Genomic coordinates of predicted TF binding sites
TF identity for each binding site
Binding scores indicating prediction confidence
Peak associations linking motifs to accessible regions

This standardized format enables integration with genome browsers, ChIP-seq validation data, and other genomic analysis tools.

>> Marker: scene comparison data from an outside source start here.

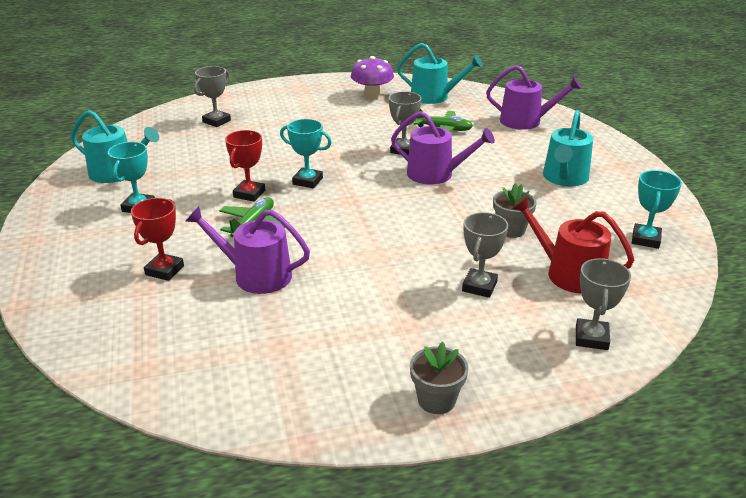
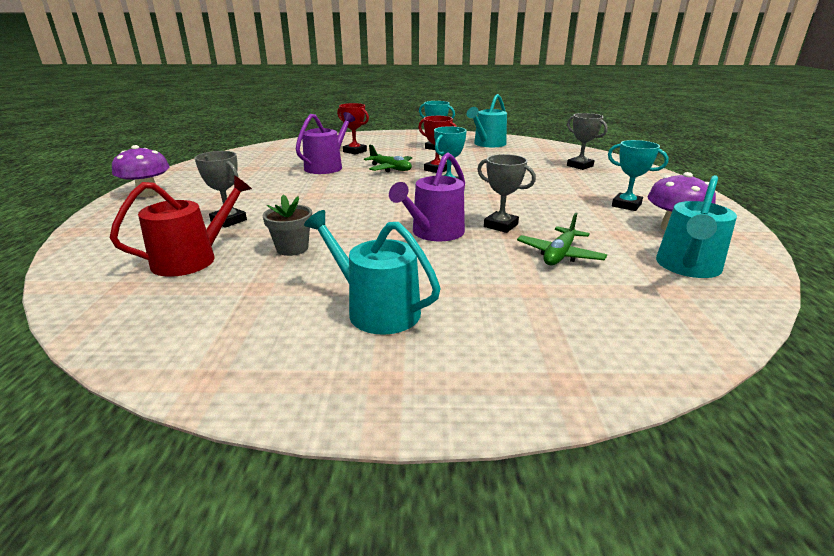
camera: 105 degrees right, 5 degrees down
grey flower pot [410,342,469,414] -> purple mushroom [112,145,170,197]
purple watering can [486,65,582,130] -> none
grey trophy [576,258,631,350] -> none
turquoise trophy [632,170,682,249] -> turquoise trophy moved to [608,140,669,211]

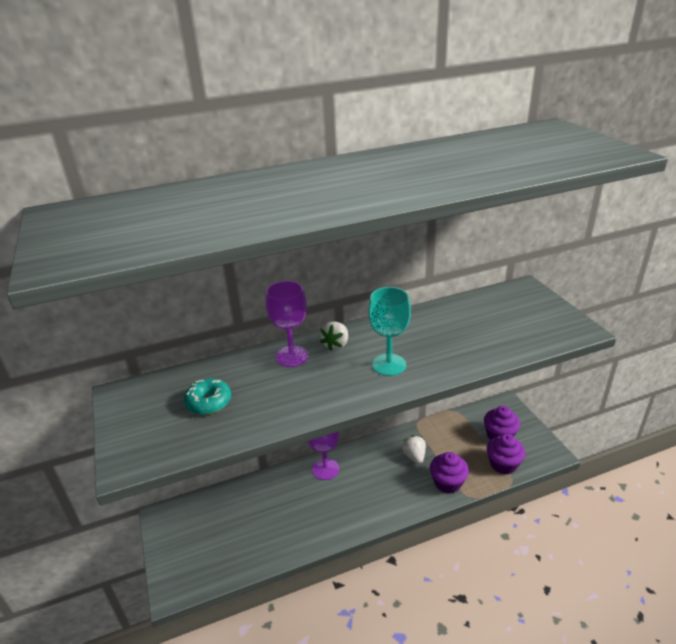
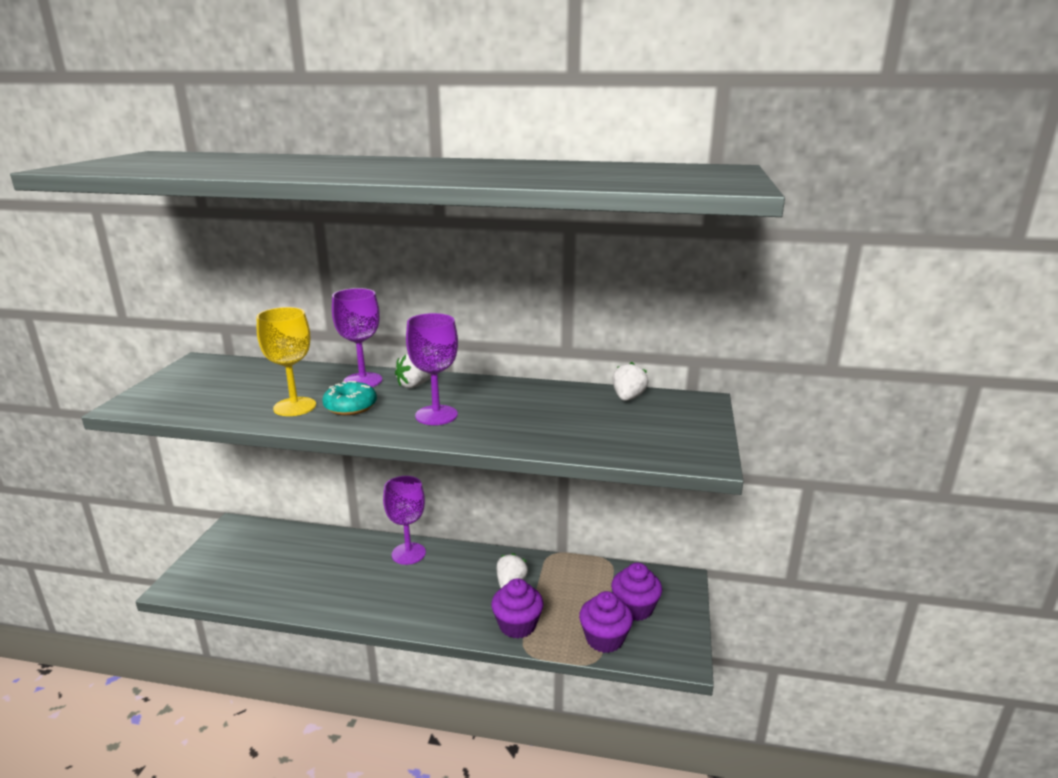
camera: 30 degrees right, 10 degrees down
turquoise donut [184,378,231,415] -> turquoise donut moved to [322,381,377,415]
turquoise goblet [368,287,411,376] -> purple goblet [406,313,458,425]
none -> yellow goblet [257,307,316,416]
none -> white strawberry [612,362,648,401]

# save motif match results to a bed file
motif_bed = mdata_bulk['atac'].uns['motif_match']
motif_bed.to_csv(f'{out_dir}/motif_match.bed', sep='\t', index=False, header=False)

Summary and Next Steps#

✅ Data Preparation Complete:#

Single-cell to metacells: Aggregated ~10K cells to 1K metacells for noise reduction
Genomic annotation: Added gene TSS coordinates and DNA sequences for all peaks
Motif analysis: Identified TF binding sites in accessible chromatin regions
Regulatory networks: Established peak-to-gene and TF-to-gene associations
Quality control: Prepared covariates for technical factor correction
Data export: Saved comprehensive dataset for Cell2Net training

🎯 Key Outputs:#

mdata.h5mu: Complete multiome dataset with all annotations
motif_match.bed: TF binding site predictions in BED format
Regulatory networks: Peak-gene and TF-gene association matrices
Metadata: Cell type labels and quality control metrics

The comprehensive data preparation pipeline established here provides a robust foundation for understanding immune cell regulation through sequence-guided regulatory network modeling with Cell2Net.